#### Extract to read
BEGIN

Lambda function in Account A was getting 403 Access Denied on every s3:GetObject call to a bucket in Account B. The IAM role attached to the Lambda had an explicit s3:GetObject allow policy. The error: An error occurred (403) when calling the GetObject operation: Forbidden.
Root cause: S3 cross-account access requires permissions to be granted from both sides. The IAM policy on the role in Account A was correct, but the bucket policy in Account B had no statement allowing Account A's role. S3 evaluates both policies — if either side denies (or doesn't explicitly allow), the request fails with 403.
Fix:
Add this statement to the S3 bucket policy in Account B:
{
"Version": "2012-10-17",
"Statement": [
{
"Sid": "AllowCrossAccountAccess",
"Effect": "Allow",
"Principal": {
"AWS": "arn:aws:iam::111122223333:role/my-lambda-role"

END

Multi-view geometry data
BEGIN

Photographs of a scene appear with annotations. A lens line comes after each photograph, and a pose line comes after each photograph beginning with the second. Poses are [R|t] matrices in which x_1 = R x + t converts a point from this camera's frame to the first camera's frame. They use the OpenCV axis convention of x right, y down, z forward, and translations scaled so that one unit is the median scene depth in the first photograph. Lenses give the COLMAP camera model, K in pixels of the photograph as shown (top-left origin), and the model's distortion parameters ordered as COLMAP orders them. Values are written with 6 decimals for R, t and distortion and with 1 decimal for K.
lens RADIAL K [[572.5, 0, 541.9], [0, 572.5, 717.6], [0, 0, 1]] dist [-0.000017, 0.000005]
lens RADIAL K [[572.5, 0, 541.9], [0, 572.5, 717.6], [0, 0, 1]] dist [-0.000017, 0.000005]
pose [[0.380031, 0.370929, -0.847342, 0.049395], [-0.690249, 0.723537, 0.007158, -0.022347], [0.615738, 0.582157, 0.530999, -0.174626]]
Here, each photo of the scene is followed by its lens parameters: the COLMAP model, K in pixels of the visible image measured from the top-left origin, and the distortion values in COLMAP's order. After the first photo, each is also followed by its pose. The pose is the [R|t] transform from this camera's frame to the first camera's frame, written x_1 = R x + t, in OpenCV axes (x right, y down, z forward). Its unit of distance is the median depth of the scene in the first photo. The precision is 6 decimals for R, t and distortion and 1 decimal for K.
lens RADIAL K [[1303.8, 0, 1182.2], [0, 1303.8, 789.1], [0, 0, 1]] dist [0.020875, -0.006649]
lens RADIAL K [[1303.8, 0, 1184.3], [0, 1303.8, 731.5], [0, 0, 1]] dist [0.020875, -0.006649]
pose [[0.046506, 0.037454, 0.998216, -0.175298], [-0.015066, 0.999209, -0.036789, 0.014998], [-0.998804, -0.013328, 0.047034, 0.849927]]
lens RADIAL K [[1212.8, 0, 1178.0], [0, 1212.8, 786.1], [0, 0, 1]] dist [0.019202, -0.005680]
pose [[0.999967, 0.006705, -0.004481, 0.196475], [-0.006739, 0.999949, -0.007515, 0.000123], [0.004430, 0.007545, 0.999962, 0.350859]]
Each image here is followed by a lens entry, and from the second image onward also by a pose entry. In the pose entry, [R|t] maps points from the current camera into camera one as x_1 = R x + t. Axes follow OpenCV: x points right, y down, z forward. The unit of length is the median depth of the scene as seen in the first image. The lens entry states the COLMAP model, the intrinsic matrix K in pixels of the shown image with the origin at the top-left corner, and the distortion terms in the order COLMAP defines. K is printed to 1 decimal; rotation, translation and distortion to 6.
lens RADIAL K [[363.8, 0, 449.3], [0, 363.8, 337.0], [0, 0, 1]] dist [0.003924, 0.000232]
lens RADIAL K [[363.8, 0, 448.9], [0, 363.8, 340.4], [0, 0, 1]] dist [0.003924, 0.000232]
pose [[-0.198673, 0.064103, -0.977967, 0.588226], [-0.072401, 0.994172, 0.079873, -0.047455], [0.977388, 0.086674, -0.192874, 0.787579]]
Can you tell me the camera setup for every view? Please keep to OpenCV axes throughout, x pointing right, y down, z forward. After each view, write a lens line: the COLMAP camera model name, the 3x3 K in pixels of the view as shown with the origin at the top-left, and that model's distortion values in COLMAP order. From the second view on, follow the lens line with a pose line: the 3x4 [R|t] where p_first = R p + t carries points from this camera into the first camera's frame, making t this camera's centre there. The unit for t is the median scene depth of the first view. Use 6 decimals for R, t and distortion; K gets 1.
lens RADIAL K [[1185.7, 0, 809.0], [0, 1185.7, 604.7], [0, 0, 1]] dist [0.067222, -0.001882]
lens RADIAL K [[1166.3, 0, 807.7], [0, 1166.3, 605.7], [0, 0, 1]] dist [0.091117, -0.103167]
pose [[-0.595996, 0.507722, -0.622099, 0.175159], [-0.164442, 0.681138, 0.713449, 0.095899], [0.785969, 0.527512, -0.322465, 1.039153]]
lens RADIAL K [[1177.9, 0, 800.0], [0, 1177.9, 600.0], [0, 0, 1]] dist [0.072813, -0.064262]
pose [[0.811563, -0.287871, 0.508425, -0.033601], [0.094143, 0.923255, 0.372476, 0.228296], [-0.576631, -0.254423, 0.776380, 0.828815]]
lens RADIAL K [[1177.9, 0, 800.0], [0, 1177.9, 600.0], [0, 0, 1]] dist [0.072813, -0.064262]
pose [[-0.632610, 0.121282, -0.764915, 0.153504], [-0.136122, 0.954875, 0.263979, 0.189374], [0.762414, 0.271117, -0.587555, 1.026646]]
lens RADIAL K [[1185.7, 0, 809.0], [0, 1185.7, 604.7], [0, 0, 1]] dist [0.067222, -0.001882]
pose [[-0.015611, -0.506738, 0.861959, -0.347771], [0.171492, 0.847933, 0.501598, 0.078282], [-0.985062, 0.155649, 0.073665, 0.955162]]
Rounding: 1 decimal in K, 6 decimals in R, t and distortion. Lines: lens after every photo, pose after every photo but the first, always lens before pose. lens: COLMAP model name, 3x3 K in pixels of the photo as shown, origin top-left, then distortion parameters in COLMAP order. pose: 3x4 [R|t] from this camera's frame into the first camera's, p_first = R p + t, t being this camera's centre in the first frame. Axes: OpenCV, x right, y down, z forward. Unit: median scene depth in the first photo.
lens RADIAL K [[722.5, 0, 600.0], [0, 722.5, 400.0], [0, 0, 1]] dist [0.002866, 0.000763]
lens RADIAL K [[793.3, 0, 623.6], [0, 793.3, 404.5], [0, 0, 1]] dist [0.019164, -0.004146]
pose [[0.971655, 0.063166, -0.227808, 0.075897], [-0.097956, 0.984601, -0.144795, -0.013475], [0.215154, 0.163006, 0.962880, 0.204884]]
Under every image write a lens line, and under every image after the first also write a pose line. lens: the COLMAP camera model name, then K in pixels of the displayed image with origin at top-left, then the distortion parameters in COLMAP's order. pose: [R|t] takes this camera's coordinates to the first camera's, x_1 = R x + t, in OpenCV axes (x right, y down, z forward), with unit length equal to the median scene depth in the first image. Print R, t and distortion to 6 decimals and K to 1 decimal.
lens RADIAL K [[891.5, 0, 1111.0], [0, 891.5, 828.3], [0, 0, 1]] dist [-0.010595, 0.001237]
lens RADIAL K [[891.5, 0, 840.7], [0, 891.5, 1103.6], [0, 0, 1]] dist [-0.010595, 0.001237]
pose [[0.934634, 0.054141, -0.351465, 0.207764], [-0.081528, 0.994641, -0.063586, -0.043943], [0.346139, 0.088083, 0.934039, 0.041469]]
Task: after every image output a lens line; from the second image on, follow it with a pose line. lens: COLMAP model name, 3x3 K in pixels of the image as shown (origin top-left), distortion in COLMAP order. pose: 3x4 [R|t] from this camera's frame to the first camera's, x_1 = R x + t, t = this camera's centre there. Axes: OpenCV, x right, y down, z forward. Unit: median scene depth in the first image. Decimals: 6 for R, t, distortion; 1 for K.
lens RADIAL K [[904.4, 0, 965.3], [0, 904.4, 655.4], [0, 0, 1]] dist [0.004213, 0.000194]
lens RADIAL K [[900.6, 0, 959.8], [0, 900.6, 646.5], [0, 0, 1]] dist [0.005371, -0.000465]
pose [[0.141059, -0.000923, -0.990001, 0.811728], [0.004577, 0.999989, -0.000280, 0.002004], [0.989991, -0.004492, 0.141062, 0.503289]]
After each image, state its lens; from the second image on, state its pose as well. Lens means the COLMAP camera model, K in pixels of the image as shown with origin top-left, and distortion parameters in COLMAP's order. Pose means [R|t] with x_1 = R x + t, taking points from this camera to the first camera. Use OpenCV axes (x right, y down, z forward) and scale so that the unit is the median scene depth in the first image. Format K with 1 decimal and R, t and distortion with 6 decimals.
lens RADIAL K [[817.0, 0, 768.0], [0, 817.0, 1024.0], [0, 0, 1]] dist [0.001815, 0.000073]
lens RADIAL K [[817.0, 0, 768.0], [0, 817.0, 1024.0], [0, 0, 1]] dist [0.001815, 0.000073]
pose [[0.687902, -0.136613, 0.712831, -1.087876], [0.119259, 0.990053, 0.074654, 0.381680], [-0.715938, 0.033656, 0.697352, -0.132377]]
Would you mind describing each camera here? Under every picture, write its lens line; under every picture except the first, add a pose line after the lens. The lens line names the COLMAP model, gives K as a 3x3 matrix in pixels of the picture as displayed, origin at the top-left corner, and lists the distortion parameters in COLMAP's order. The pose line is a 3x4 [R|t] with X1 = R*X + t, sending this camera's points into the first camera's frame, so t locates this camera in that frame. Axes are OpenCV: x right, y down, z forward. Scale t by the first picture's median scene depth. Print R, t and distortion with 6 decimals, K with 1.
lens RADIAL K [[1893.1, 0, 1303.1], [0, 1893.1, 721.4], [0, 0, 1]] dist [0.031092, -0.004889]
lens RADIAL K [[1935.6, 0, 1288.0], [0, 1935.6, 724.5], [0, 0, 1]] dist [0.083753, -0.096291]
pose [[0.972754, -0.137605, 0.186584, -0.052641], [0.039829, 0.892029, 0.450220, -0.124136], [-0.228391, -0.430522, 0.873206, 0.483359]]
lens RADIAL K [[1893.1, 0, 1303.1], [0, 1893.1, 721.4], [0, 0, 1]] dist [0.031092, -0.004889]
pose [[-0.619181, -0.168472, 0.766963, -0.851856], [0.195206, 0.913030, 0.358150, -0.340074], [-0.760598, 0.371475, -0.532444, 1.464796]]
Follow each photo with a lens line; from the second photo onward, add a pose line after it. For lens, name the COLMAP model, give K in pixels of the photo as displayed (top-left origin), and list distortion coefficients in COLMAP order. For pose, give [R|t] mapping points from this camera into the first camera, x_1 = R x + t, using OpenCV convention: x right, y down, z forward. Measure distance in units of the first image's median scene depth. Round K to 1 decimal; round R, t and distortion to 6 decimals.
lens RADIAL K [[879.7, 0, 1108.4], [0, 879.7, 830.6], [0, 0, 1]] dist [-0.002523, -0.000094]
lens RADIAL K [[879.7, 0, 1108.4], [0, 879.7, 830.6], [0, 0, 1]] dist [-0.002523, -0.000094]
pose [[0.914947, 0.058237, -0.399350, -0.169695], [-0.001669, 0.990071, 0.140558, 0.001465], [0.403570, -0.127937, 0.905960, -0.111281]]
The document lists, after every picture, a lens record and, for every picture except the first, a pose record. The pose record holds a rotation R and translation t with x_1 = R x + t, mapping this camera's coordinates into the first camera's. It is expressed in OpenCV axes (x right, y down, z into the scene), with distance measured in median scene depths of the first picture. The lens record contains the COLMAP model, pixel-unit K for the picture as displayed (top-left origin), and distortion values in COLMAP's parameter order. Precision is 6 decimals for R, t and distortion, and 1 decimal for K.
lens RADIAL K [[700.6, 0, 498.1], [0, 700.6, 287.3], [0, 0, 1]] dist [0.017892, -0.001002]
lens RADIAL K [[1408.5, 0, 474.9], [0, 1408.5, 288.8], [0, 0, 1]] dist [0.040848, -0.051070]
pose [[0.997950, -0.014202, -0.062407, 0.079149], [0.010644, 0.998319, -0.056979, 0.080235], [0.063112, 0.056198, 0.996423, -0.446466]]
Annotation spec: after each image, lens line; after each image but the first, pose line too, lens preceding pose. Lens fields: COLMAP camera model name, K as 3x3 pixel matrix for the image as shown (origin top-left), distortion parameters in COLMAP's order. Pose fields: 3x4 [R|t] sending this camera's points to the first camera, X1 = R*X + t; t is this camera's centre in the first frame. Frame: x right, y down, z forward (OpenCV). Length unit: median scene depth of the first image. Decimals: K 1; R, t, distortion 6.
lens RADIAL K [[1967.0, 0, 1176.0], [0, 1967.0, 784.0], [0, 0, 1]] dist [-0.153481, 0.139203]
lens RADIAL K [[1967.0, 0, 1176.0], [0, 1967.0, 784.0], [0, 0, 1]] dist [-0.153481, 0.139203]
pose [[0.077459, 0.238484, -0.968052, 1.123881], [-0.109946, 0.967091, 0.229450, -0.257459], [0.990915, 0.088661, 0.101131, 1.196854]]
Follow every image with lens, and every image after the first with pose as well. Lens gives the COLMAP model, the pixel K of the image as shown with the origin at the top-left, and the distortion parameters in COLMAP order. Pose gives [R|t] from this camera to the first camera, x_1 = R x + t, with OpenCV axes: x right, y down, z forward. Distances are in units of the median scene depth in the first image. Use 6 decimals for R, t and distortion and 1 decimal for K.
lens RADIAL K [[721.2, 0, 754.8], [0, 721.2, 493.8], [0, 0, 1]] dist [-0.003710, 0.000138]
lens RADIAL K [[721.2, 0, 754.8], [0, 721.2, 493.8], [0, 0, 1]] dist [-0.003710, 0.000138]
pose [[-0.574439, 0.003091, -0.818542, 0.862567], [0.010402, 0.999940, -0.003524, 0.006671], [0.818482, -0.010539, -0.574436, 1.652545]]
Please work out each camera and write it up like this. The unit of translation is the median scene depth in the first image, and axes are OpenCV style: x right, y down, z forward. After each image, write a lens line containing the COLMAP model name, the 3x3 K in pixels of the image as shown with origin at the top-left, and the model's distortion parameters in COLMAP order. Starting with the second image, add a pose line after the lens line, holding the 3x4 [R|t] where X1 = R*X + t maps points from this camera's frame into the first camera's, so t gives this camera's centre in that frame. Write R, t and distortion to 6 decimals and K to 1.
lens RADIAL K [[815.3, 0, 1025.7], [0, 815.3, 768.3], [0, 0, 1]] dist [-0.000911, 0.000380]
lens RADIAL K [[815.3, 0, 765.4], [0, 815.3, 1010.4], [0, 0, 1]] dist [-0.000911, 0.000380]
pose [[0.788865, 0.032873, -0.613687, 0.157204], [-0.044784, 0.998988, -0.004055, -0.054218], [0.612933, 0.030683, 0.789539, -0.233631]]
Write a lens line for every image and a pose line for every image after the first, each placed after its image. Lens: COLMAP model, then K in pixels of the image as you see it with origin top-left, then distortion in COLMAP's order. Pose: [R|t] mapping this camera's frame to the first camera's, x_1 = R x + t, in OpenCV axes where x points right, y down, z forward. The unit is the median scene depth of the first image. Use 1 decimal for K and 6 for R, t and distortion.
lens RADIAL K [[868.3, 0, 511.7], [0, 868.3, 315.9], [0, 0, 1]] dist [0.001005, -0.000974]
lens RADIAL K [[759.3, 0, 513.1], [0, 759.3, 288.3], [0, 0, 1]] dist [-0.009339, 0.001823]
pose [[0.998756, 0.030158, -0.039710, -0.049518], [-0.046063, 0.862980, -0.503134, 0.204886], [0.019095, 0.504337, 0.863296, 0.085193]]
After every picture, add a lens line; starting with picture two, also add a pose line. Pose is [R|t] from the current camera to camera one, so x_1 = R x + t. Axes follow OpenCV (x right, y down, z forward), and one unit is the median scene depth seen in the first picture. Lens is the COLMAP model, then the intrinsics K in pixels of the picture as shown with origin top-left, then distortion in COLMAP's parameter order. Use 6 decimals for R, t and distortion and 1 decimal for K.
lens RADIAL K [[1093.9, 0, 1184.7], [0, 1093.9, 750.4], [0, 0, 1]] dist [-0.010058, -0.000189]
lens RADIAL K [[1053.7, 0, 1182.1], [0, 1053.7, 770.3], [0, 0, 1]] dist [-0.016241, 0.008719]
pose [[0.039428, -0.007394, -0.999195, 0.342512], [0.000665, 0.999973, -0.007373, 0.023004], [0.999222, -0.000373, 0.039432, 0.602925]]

END

Carry on the write-up about the S3 cross-account 403 error from the point where it stops. The data plays no part here.

},
"Action": [
"s3:GetObject",
"s3:ListBucket"
],
"Resource": [
"arn:aws:s3:::my-bucket",
"arn:aws:s3:::my-bucket/*"
]
}
]
}Replace 111122223333 with Account A's ID and my-lambda-role with the actual role name.
To debug S3 permission issues quickly, use the IAM policy simulator or check CloudTrail for the denied event — it shows exactly which policy evaluation caused the deny.
Lesson: S3 cross-account access needs an allow on both the IAM role (source account) AND the bucket policy (target account) — one side alone is never enough.